**Aufgabenliste:**
(A) Wie lässt sich der Absatz, der mit „Dann pilgere ich zu einem weiteren Kultort“ beginnt, als kurze Stichpunktliste wiedergeben, ohne dass aus dem Textauszug über die Wandersitzung wichtige Fakten verloren gehen?
(B) Wie lässt sich der Textauszug über die Wandersitzung in genau zwei Sätzen zusammenfassen?
(C) Kannst du den Textauszug über die Wandersitzung nach seinem letzten Satz aufgreifen und fortsetzen?

Dann pilgere ich zu einem weiteren Kultort, zum Haus am See. Wo ich bei weit geöffnetem Fenster stundenlang im Glashaus sitzen und schreiben darf. Um mich herum tobt jede Menge Leben. Nebenan sitzt plötzlich der, der mich am Rande des Wandelwaldes gefragt hat, ob ich mich verirrt habe. Hatte ich nicht, aber jetzt hab ich eine Frage: Wie komme ich zum ICZ in der Zülpicher Straße, an einem Tag, an dem auf der Zülpicher nichts fährt, weil da die Student*innen zu feiern pflegen? Hassan hilft. Ich darf ins Auto steigen und so wird die schwarzgewandete weiße Magierin in einem großen weißen Wagen vorgefahren, beim Internationalen Caritas Zentrum, zur Wandersitzung.

Drinnen höre ich zu Weigels Aufruf zur Vermehrung: „Wir lassen uns nicht rekrutieren … denn wir sind kölsche Mädscher und niemandem Untertan“.

Hinreißend wie jedes Jahr spielt die Chris Kun-O-Band auf, die in dieser Formation nur einmal im Jahr für sechs Wochen zusammenkommt, nur für die Wandersitzung.

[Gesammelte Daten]

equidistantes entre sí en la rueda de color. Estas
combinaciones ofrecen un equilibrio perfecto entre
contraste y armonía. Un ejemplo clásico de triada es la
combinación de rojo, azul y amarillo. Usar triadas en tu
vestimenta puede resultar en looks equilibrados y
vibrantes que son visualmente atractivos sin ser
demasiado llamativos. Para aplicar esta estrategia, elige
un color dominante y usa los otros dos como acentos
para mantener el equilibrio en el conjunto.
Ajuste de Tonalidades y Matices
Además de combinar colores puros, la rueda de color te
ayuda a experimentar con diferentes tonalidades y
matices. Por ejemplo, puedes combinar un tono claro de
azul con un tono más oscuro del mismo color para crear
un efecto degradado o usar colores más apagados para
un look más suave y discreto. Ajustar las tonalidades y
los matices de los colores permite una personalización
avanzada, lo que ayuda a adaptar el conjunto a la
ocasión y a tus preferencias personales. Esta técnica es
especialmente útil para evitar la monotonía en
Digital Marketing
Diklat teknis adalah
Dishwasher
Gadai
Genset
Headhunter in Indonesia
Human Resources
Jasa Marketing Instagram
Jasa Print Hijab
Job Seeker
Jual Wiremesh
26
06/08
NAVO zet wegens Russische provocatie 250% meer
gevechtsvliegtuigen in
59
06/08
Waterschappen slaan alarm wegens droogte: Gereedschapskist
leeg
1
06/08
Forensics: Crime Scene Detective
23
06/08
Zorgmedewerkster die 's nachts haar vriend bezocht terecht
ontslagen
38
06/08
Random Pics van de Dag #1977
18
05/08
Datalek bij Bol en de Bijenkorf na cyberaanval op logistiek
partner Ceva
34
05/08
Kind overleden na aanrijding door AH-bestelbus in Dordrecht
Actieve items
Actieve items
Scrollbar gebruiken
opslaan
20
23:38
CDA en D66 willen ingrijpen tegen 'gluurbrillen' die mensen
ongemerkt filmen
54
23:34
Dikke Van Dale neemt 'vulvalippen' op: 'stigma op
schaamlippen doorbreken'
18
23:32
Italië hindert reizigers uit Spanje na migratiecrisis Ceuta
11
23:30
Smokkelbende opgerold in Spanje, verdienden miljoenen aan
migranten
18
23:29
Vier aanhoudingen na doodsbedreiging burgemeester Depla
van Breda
==
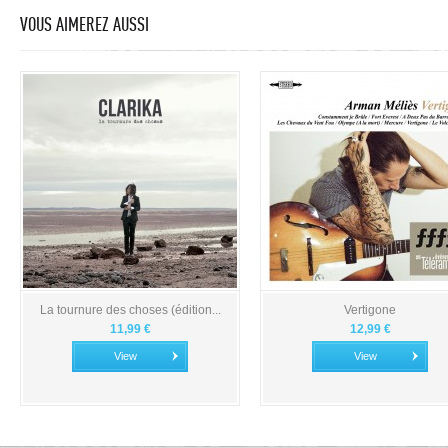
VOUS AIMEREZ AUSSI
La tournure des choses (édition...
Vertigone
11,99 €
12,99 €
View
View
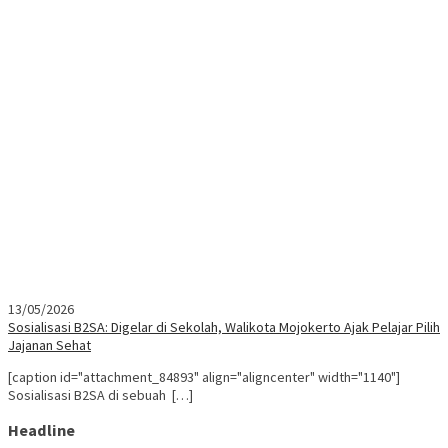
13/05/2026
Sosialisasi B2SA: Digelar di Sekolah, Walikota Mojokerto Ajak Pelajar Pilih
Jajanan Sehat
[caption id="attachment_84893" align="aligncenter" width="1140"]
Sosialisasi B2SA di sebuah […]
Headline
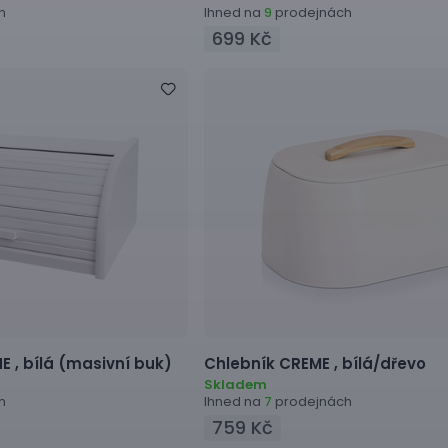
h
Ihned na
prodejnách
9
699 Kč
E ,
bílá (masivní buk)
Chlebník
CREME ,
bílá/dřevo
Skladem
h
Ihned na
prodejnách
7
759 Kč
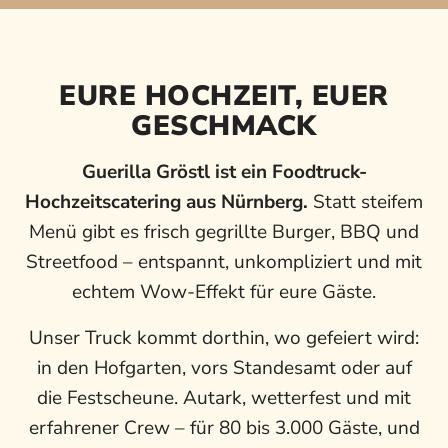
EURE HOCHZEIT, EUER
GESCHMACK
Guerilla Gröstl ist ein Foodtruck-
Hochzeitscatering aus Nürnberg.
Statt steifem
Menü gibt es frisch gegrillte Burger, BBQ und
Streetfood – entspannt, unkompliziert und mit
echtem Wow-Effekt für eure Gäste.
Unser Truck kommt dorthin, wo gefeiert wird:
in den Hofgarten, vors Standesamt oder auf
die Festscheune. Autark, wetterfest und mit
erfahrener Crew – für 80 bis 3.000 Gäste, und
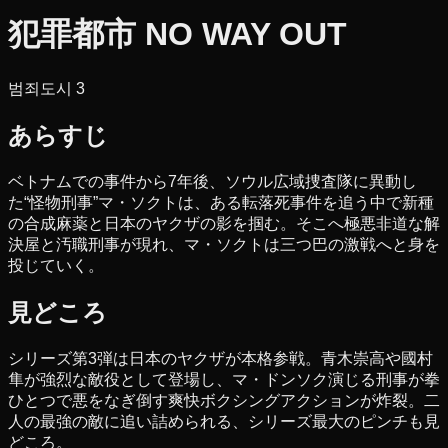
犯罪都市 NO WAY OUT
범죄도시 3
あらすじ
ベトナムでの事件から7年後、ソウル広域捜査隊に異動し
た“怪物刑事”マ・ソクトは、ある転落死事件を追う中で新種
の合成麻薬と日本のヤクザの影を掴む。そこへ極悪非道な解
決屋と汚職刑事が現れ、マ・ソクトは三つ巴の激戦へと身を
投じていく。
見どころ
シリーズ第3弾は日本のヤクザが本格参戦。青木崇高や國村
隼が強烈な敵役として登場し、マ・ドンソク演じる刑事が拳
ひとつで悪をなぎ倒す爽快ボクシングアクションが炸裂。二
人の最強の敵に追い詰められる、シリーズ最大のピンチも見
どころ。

**Gelöste Aufgaben:**
(A)
- Besuch im Haus am See: stundenlanges Schreiben im Glashaus bei weit geöffnetem Fenster, ringsum viel Leben
- Nebenan sitzt plötzlich derjenige, der am Rand des Wandelwaldes gefragt hatte, ob man sich verirrt habe.
- Neue Frage: Wie kommt man zum ICZ in der Zülpicher Straße, wenn dort nichts fährt, weil die Studierenden feiern?
- Hassan hilft. Die Fahrt geht in einem großen weißen Wagen zum Internationalen Caritas Zentrum, zur Wandersitzung.

(B) Nach stundenlangem Schreiben im Glashaus des Hauses am See gelangt die erzählende Person mit Hassans Hilfe im Auto zur Wandersitzung im Internationalen Caritas Zentrum in der Zülpicher Straße, auf der an diesem Tag wegen feiernder Studierender nichts fährt. Dort hört sie Weigels Aufruf und erlebt die Chris Kun-O-Band, die in dieser Formation nur einmal im Jahr für sechs Wochen zusammenkommt, eigens für die Wandersitzung.

(C)
Empfohlen werden DB-Kondome, mit denen soll einer später kommen, oder aber der Verkehr fällt ganz aus. Sie bewegen sich aber auch oberhalb der Gürtellinie, Mark mit K hat sich ein Sixpack auf den Bauch gemalt und erwogen, es durchzunummerieren. Die Damen müssen ihre Hula-Hoop-Nummer wiederholen, sie singen: „Der Rente ziehen wir die Kassen leer … mit Hula Hoop bist du dabei!“

Dann tritt „Die letzte Klimakleberin“ auf: „Die Forscher scheinen zu verstummen, wir hör´n so oft nur noch die Dummen“. Newton eilt ihr zur Hilfe und erläutert singend Klimafolgen: „Brennend heißer Wüstensand … grillt im Felde jeden Wurm“, und „Weine nicht, wenn der Regen fällt … und der Maserati vom Vati einfach wegschwimmt.

Im zum Schreien komischen Filmbeitrag erhebt die Deutsche Deprimierte Partei das Grundrecht auf Überforderung.

begegne Montag den 3. – 13:24 – Linie 7/völlig losgelöst –

Auf Ediths schriftlichen Rat, den ich auf dem Küchentisch finde – nach dem Ausschlafen, immerhin habe ich bis nach ein Uhr im ICZ getanzt -, fahre ich zum Rudolfplatz. Und bekomme gleich in der Bahn Gelegenheit zum Austausch, unter anderem über die Vorzüge des Alleinreisens. Darüber rede ich mit Lucy aus Lima.

Vom Rudolfplatz aus mache ich mich mit der U-Bahn, quasi unterm Rosenmontagszug auf zum Weißen Holunder. Dort soll ich nach Ediths heutiger Logistik singen und tanzen. Vorher muss ich mich einreihen. Das ist sehr erfreulich, den mit mir steht unter anderem Michi aus Rumänien Schlange, der bindet mir ein Martisor-Bändchen an den Arm, das soll ich abreißen und an die Pflanze binden, die mir den Frühling bringt.

Martisor heißt Märzchen, und Michi hat den Brauch von seiner Mutter übernommen, die kein leichtes, aber doch ein frohes Leben hatte, wie ich ihn verstanden habe.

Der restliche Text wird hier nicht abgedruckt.